Increased financial independence for developing nations in managing economic shocks.


Other Notable Global Developments (Contextual Highlights)


While this currency shift dominates today’s financial headlines, several related global stories also underline rising economic and geopolitical tensions:


Legal Challenge to Trump’s Tariffs: A US appeals court ruled that many of President Trump's global tariffs were illegally issued, threatening parts of his economic agenda.


Global Diplomacy at SCO Summit: Leaders like India’s PM and Russia’s Putin showed unity during the SCO summit, highlighting evolving alliances amid US pressure.

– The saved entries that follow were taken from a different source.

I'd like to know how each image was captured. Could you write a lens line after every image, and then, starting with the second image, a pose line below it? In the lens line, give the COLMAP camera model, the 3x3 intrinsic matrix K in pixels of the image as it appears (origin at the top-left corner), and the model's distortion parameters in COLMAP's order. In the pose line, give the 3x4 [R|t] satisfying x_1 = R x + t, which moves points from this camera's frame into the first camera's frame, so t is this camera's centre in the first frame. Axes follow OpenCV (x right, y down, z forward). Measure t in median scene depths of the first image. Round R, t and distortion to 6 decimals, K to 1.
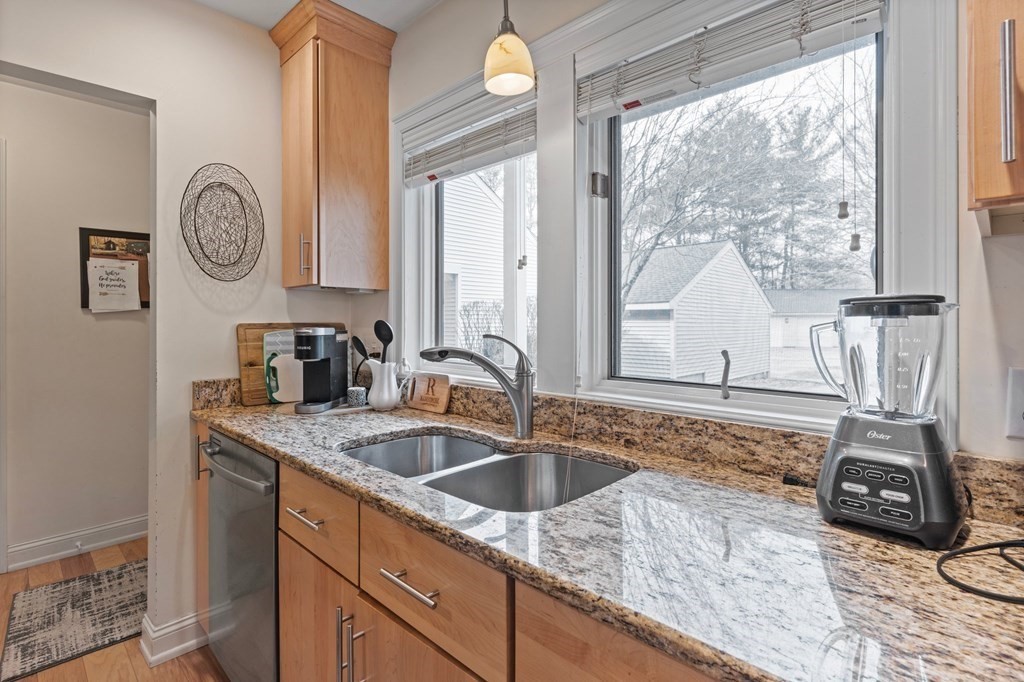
lens RADIAL K [[496.3, 0, 513.4], [0, 496.3, 321.4], [0, 0, 1]] dist [0.003356, -0.000429]
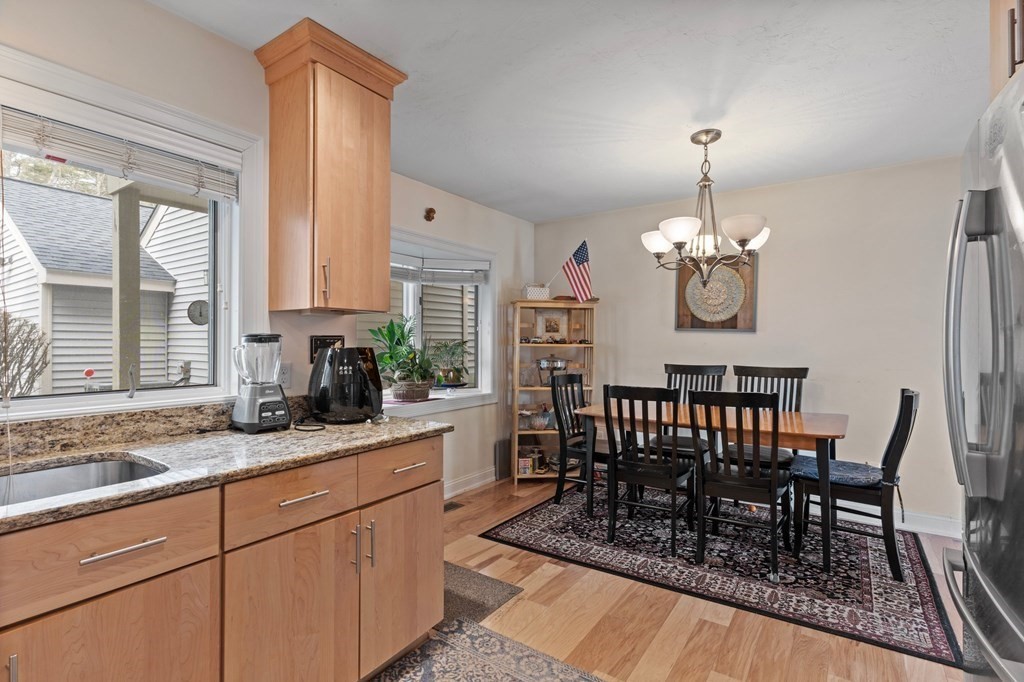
lens RADIAL K [[496.3, 0, 508.5], [0, 496.3, 339.6], [0, 0, 1]] dist [0.003356, -0.000429]
pose [[-0.169770, 0.005811, 0.985467, -1.265136], [-0.003883, 0.999971, -0.006565, -0.008798], [-0.985476, -0.004941, -0.169742, 0.178430]]
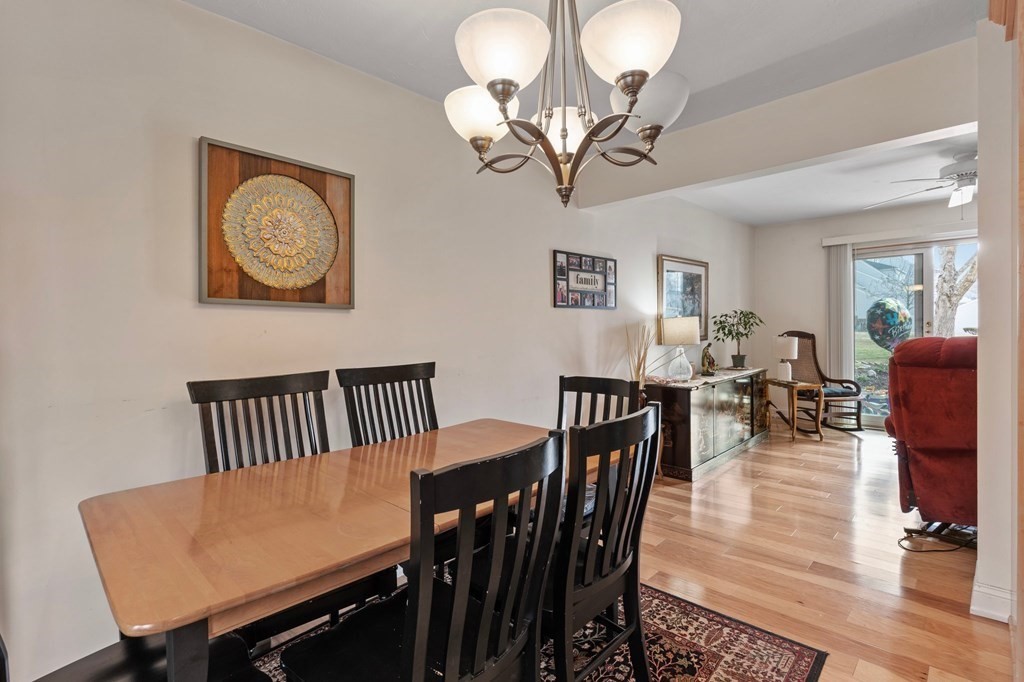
lens RADIAL K [[496.3, 0, 516.4], [0, 496.3, 333.8], [0, 0, 1]] dist [0.003356, -0.000429]
pose [[-0.999608, 0.021745, -0.017623, 1.154703], [0.021532, 0.999694, 0.012188, -0.002160], [0.017882, 0.011804, -0.999770, -0.032908]]
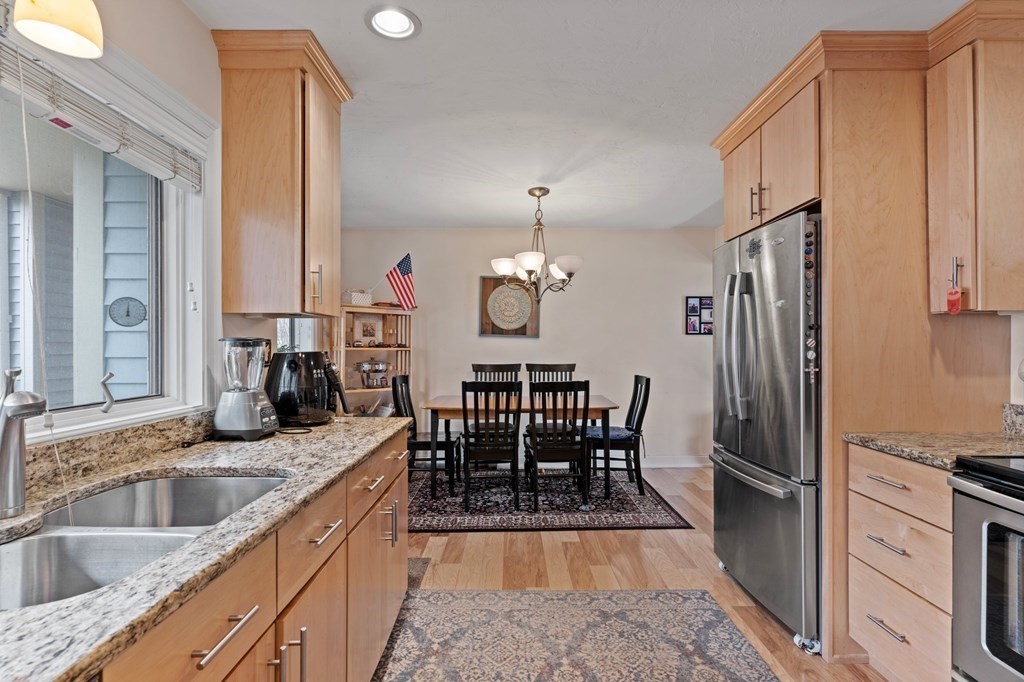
lens RADIAL K [[496.3, 0, 520.7], [0, 496.3, 345.3], [0, 0, 1]] dist [0.003356, -0.000429]
pose [[-0.712321, 0.002728, 0.701849, -1.230397], [-0.000331, 0.999991, -0.004222, -0.004503], [-0.701854, -0.003240, -0.712313, 1.238158]]
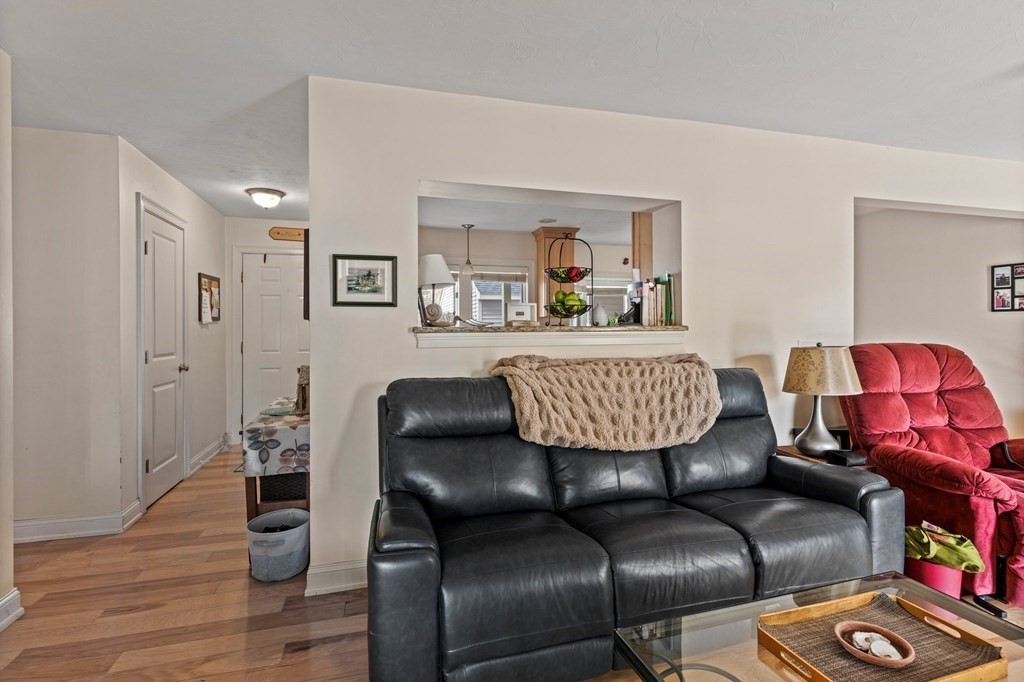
lens RADIAL K [[496.3, 0, 508.5], [0, 496.3, 333.6], [0, 0, 1]] dist [0.003356, -0.000429]
pose [[0.495249, -0.007650, 0.868717, -4.227168], [0.002576, 0.999970, 0.007337, 0.007513], [-0.868747, -0.001396, 0.495254, -1.717569]]
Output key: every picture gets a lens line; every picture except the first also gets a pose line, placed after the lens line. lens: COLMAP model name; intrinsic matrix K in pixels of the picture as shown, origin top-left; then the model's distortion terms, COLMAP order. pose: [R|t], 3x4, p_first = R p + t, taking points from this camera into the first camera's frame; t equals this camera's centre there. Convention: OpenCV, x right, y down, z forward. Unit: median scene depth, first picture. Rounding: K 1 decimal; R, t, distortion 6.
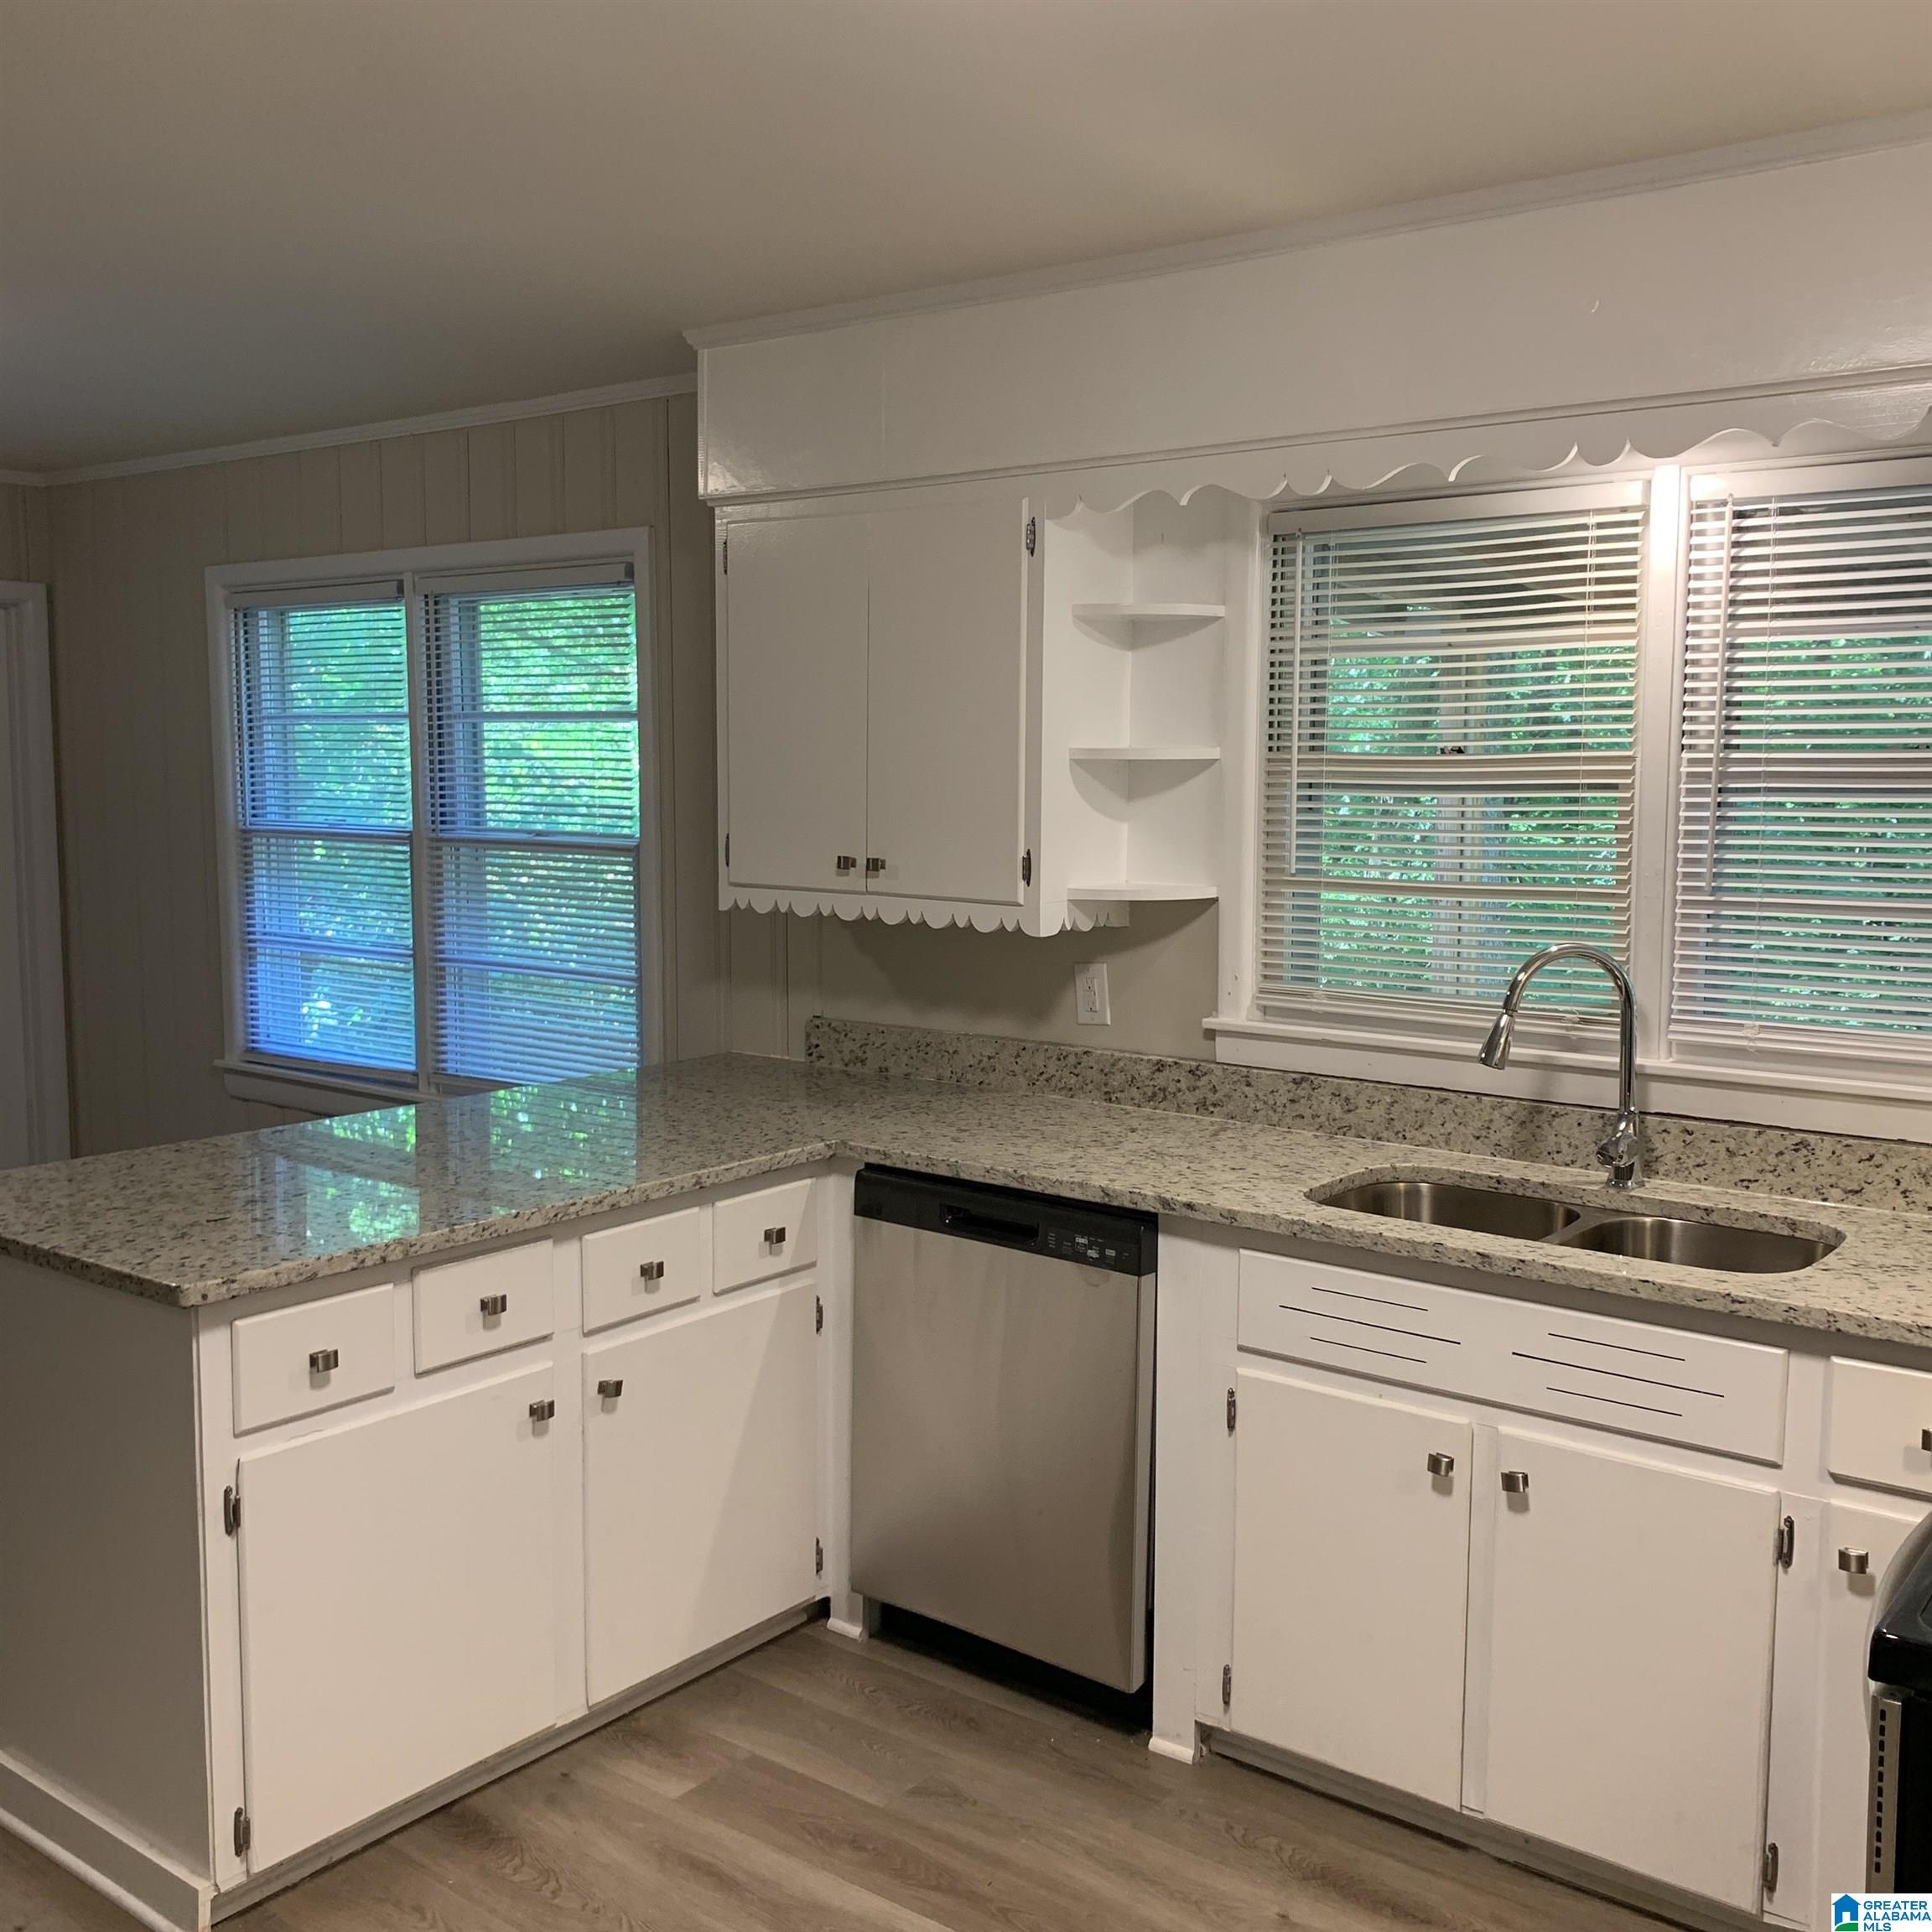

Market Confidence and Policy Debate: U.S. Treasury Secretary maintained the Fed’s independence in the face of criticism, while ECB’s Christine Lagarde warned that undermining central banks could trigger global monetary risks.



What Comes Next?


Analysts expect that this borrowing trend may accelerate as more developing countries face tighter finances and global rate pressures. Future developments could include:


1. Increased issuance of yuan- or franc-denominated bonds by emerging economies.


2. Greater involvement of non-traditional lenders, like Chinese banks and multilateral agencies offering local-currency loans.


3. Gradual decline in US dollar demand for sovereign debt markets, potentially affecting global financial stability.


For now, the shift underscores a broader rethinking of how countries finance themselves—and it may be a defining financial trend of the decade.